La polémique continue d’enfler autour du Collège Stanislas, après les propos de la ministre de l’Éducation sur la scolarisation de ses enfants dans ce prestigieux établissement privé du VIe arrondissement de Paris. Deux jours après la publication d’un rapport publié par Mediapart pointant du doigt certaines "dérives" de l’établissement, la Ville de Paris a annoncé le 17 janvier qu’elle suspendait temporairement les subventions allouées à Stanislas.
"Après avoir pris connaissance du rapport d’enquête administrative de l’Inspection générale de l'éducation, du sport et de la recherche (IGESR), révélé par le journal Mediapart, la Ville de Paris a décidé de suspendre son financement légal de l’établissement privé Stanislas", est-il indiqué. La ville, qui n’a pris connaissance du rapport que par voie de presse, "s’étonne qu'[il] (...) n’ait pas fait l’objet d’une transmission officielle aux collectivités qui financent cet établissement". Elle demande donc au ministère d’y avoir accès "dans les plus brefs délais".
Le rapport, remis au ministère de l'Éducation en août 2023, pointe des "dérives" au sein du Collège Stanislas, mis en cause notamment pour non-respect de la liberté religieuse des élèves et pour des propos "homophobes" et "sexistes" tenus par certains encadrants. "Les faits révélés par la presse sont extrêmement choquants et inacceptables" affirme la Ville. Elle n'a malgré tout pas eu connaissance du rapport dans son intégralité, demandant au ministère qu'il lui communiqué "dans les plus brefs délais". Par ailleurs, la direction de Stanislas s'est défendue de ces accusations dans un communiqué publié la veille, précisant "qu’au terme de la mission d’enquête, les Inspecteurs Généraux ne confirment pas les faits d’homophobie, de sexisme et d’autoritarisme mis en avant par les articles de presse".
Suspension "à titre conservatoire"
Toutefois, la Ville de Paris a d’ores et déjà pris la décision de suspendre "à titre conservatoire" le financement alloué au Collège Stanislas, et pourtant "obligatoire" en vertu de la loi qui encadre le financement des établissements privés sous contrat.

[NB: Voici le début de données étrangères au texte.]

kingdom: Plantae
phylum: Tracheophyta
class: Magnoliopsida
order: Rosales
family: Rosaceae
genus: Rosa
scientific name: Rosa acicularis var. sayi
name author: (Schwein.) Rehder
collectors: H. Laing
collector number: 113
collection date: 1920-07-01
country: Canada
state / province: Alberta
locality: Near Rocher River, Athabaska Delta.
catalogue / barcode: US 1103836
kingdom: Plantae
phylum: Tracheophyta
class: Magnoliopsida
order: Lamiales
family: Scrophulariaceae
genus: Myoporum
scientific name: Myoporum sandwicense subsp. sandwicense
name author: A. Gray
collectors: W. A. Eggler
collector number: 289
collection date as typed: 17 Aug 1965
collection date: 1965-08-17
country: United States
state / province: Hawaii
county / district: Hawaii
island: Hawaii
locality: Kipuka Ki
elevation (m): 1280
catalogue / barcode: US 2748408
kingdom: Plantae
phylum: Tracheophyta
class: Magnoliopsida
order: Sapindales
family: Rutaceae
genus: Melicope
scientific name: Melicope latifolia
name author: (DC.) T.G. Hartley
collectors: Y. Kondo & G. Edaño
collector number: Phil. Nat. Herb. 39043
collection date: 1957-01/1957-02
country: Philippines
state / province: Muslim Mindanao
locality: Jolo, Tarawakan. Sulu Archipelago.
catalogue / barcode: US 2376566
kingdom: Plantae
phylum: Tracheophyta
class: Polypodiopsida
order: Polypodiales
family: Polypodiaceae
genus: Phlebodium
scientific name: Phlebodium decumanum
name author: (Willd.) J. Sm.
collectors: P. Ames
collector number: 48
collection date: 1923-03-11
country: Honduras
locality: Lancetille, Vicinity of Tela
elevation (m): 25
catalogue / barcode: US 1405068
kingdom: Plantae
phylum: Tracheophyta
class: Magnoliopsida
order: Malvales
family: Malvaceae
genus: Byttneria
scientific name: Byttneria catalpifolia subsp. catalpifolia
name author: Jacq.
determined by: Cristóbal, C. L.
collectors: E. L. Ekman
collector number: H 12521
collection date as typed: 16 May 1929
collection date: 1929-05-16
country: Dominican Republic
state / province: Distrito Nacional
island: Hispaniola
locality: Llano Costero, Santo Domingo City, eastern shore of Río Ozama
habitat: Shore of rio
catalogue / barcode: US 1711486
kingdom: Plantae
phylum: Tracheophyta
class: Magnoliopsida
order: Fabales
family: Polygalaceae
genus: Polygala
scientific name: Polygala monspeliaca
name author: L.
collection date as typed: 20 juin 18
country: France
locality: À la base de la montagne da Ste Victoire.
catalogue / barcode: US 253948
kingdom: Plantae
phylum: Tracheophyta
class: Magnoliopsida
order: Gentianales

Si aucune précision sur la durée de la suspension n’est indiquée, la Ville de Paris assure attendre "une clarification de la part de l’État quant aux relations qu'[elle] doit légalement entretenir avec cet établissement privé sous contrat".
La suspension temporaire du financement de la Ville de Paris au Collège Stanislas pourrait mettre l’établissement en relative difficulté. Car les établissements privés sous contrat sont en grande partie financés par des fonds publics. Selon le dernier rapport de la Cour des comptes sur l’enseignement privé sous contrat, les écoles maternelle et élémentaire sont financées à hauteur de 21,5% par les collectivités locales, et les collèges et lycées, à hauteur de 9,6%. La Ville de Paris, qui assume les compétences de la commune et du département, finance donc en partie les écoles maternelle, élémentaire et les collèges privés parisiens sous contrat.
Aucune poursuite
Dans son communiqué, la Ville de Paris indique qu’elle a versé à Stanislas au cours de l’année 2022-2023, pour les écoles maternelle, élémentaire et le collège, la somme de 1.373.905 euros, correspondant à 483 élèves en maternelle et en primaire, et 1.329 élèves au collège, dans le cadre des règles sur le financement des établissements privés sous contrat par les collectivités. Contactée ultérieurement, la ville suspend donc jusqu’à nouvel ordre "le paiement des prochaines échéances", sans en dire davantage. " Nous allons continuer à travailler de concert avec le rectorat de l'académie de Paris et nous allons apporter des clarifications qui conviennent à la mairie de Paris auprès de laquelle nous sommes totalement disponibles", a assuré Louis Manaranche, professeur agrégé d'histoire, directeur des classes préparatoires au collège Stanislas, à France info.
Sans avoir lu le rapport et pris connaissance du plan d’actions du ministère de l’Éducation, la Ville de Paris a donc décidé unilatéralement de priver un établissement privé sous contrat d’une partie non négligeable de ses finances. Sans remettre en cause le rapport, le Collège Stanislas n’a fait l’objet d’aucune poursuite disciplinaire ou de sanctions, comme l'a souligné la direction. "Ce rapport n'a pas conclu qu'il fallait prendre des sanctions disciplinaires parce qu'il n'y avait pas d'ambiance généralement sexiste et homophobe à Stanislas", a repris Louis Manaranche. De quoi s’interroger sur l’élargissement de ce type de traitement à d’autres établissements privés sous contrat.